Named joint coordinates
===============

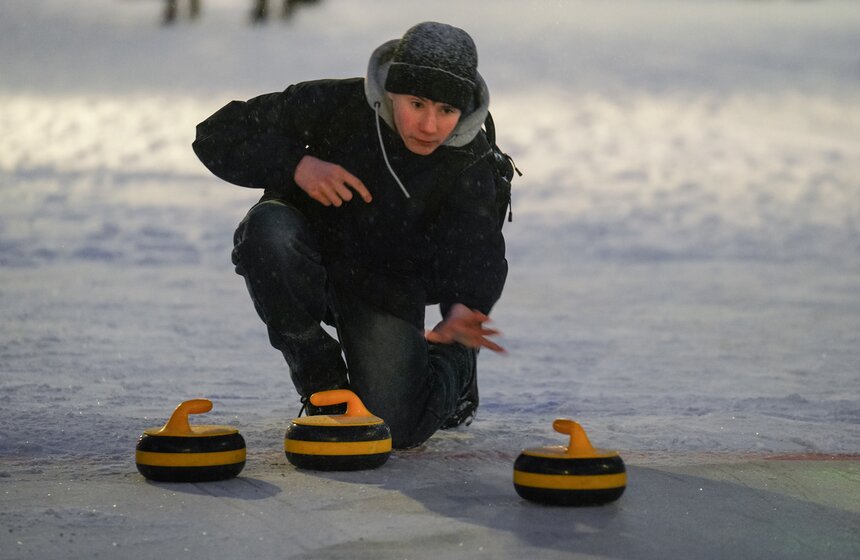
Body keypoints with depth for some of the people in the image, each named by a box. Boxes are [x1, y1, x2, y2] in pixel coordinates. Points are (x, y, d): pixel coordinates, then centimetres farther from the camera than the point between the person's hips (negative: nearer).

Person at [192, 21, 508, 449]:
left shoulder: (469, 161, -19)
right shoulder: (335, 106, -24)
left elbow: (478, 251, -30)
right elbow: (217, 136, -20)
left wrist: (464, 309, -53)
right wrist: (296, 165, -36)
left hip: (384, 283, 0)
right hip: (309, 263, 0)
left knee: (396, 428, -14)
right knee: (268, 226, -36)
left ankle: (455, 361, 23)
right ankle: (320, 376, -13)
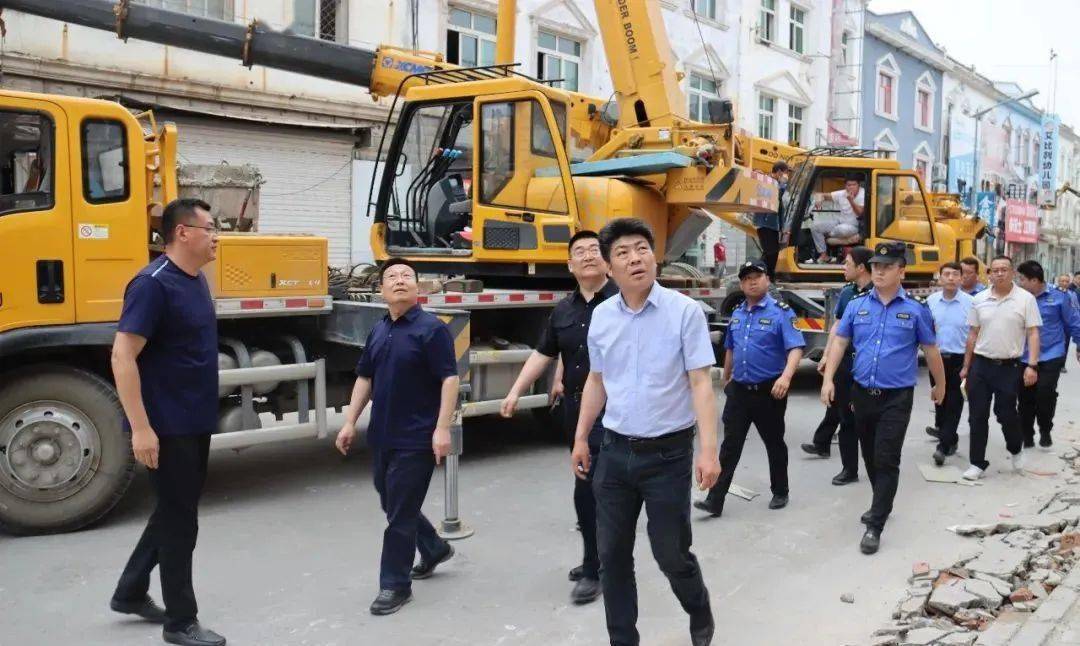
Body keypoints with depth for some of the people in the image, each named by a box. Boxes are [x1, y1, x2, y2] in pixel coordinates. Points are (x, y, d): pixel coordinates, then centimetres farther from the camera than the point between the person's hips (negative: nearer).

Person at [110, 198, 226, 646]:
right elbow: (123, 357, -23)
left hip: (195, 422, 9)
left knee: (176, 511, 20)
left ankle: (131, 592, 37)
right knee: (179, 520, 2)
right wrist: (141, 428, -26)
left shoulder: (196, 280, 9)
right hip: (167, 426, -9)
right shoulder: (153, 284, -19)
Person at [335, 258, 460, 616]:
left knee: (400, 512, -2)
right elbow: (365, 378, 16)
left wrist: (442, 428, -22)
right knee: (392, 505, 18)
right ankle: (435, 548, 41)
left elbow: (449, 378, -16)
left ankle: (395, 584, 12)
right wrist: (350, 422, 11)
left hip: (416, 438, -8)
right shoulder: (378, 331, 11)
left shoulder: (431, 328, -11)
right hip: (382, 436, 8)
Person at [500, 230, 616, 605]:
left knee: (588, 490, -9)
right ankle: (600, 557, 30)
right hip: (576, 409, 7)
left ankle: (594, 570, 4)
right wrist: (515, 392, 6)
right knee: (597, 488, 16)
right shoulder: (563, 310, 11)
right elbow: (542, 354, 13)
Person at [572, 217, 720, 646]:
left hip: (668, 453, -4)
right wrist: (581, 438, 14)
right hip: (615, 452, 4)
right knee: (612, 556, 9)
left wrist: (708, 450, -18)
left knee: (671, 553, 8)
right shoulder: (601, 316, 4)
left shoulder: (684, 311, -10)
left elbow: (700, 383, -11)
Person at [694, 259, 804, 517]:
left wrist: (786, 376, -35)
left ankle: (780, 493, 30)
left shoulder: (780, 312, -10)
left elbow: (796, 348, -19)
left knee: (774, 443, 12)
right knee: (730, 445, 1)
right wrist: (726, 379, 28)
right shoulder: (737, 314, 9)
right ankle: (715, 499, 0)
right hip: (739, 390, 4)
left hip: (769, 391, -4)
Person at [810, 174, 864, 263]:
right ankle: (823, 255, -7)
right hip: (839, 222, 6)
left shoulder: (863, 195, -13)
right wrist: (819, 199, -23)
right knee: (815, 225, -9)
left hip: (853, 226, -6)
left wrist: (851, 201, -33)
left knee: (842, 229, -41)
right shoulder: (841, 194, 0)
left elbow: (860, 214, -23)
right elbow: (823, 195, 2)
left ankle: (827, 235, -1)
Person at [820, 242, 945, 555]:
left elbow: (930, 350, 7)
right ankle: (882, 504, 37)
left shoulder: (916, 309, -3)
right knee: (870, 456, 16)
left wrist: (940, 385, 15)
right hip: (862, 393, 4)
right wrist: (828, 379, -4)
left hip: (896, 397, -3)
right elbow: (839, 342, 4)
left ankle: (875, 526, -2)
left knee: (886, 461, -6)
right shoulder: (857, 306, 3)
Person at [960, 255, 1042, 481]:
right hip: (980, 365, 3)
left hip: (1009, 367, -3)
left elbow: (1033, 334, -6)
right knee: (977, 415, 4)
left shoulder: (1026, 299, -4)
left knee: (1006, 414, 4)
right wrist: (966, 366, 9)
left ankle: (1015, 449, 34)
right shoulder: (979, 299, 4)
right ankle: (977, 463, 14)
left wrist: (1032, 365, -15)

===============

### [Aim of the task]
Copy every line of the material above word for word, but leave out the pictures.

### [Task response]
Body keypoints with depth for some of the people in the image, each named by a box. Boxes are [x1, y1, x2, y2] in pixel coordinates. Points are (x, y, d): pixel coordinates, then centimetres farther from the camera than the point between the person's hips (negative: nearer).

Person at [192, 21, 508, 449]:
left shoulder: (469, 161, -19)
right shoulder: (335, 106, -24)
left elbow: (478, 251, -30)
right elbow: (217, 136, -20)
left wrist: (464, 309, -53)
right wrist: (296, 165, -36)
left hip: (384, 283, 0)
right hip: (309, 263, 0)
left knee: (396, 428, -14)
right knee: (268, 226, -36)
left ankle: (455, 361, 23)
right ankle: (320, 376, -13)
Body keypoints with depth for some of the people in the image, each named by a box. Boxes are [x1, y1, x2, y2] in pixel coordinates. Points are (x, y, d): pixel coordinates, then centimetres farther from the camera than the point between the person's hips (negative: nearer).

Person at [110, 198, 226, 646]:
right elbow: (123, 357, -23)
left hip: (195, 422, 9)
left knee: (176, 511, 20)
left ankle: (131, 592, 37)
right knee: (179, 520, 2)
right wrist: (141, 428, -26)
left shoulder: (196, 280, 9)
right hip: (167, 426, -9)
right shoulder: (153, 284, -19)
Person at [335, 258, 460, 616]:
left knee: (400, 512, -2)
right elbow: (365, 378, 16)
left wrist: (442, 428, -22)
right knee: (392, 505, 18)
right ankle: (435, 548, 41)
left elbow: (449, 378, -16)
left ankle: (395, 584, 12)
right wrist: (350, 422, 11)
left hip: (416, 438, -8)
right shoulder: (378, 331, 11)
left shoulder: (431, 328, -11)
right hip: (382, 436, 8)
Person at [500, 230, 616, 605]:
left knee: (588, 490, -9)
right ankle: (600, 557, 30)
right hip: (576, 409, 7)
left ankle: (594, 570, 4)
right wrist: (515, 392, 6)
right knee: (597, 488, 16)
right shoulder: (563, 310, 11)
right elbow: (542, 354, 13)
Person at [572, 217, 720, 646]:
left hip: (668, 453, -4)
right wrist: (581, 438, 14)
right hip: (615, 452, 4)
right knee: (612, 556, 9)
left wrist: (708, 450, -18)
left knee: (671, 553, 8)
right shoulder: (601, 316, 4)
left shoulder: (684, 311, -10)
left elbow: (700, 383, -11)
Person at [694, 259, 804, 517]:
left wrist: (786, 376, -35)
left ankle: (780, 493, 30)
left shoulder: (780, 312, -10)
left elbow: (796, 348, -19)
left knee: (774, 443, 12)
right knee: (730, 445, 1)
right wrist: (726, 379, 28)
right shoulder: (737, 314, 9)
right ankle: (715, 499, 0)
right hip: (739, 390, 4)
left hip: (769, 391, -4)
Person at [810, 174, 864, 263]:
right ankle: (823, 255, -7)
right hip: (839, 222, 6)
left shoulder: (863, 195, -13)
right wrist: (819, 199, -23)
right knee: (815, 225, -9)
left hip: (853, 226, -6)
left wrist: (851, 201, -33)
left knee: (842, 229, -41)
right shoulder: (841, 194, 0)
left elbow: (860, 214, -23)
right elbow: (823, 195, 2)
left ankle: (827, 235, -1)
Person at [820, 242, 945, 555]:
left elbow: (930, 350, 7)
right ankle: (882, 504, 37)
left shoulder: (916, 309, -3)
right knee: (870, 456, 16)
left wrist: (940, 385, 15)
right hip: (862, 393, 4)
right wrist: (828, 379, -4)
left hip: (896, 397, -3)
right elbow: (839, 342, 4)
left ankle: (875, 526, -2)
left knee: (886, 461, -6)
right shoulder: (857, 306, 3)
Person at [960, 255, 1042, 481]:
right hip: (980, 365, 3)
left hip: (1009, 367, -3)
left elbow: (1033, 334, -6)
right knee: (977, 415, 4)
left shoulder: (1026, 299, -4)
left knee: (1006, 414, 4)
right wrist: (966, 366, 9)
left ankle: (1015, 449, 34)
right shoulder: (979, 299, 4)
right ankle: (977, 463, 14)
left wrist: (1032, 365, -15)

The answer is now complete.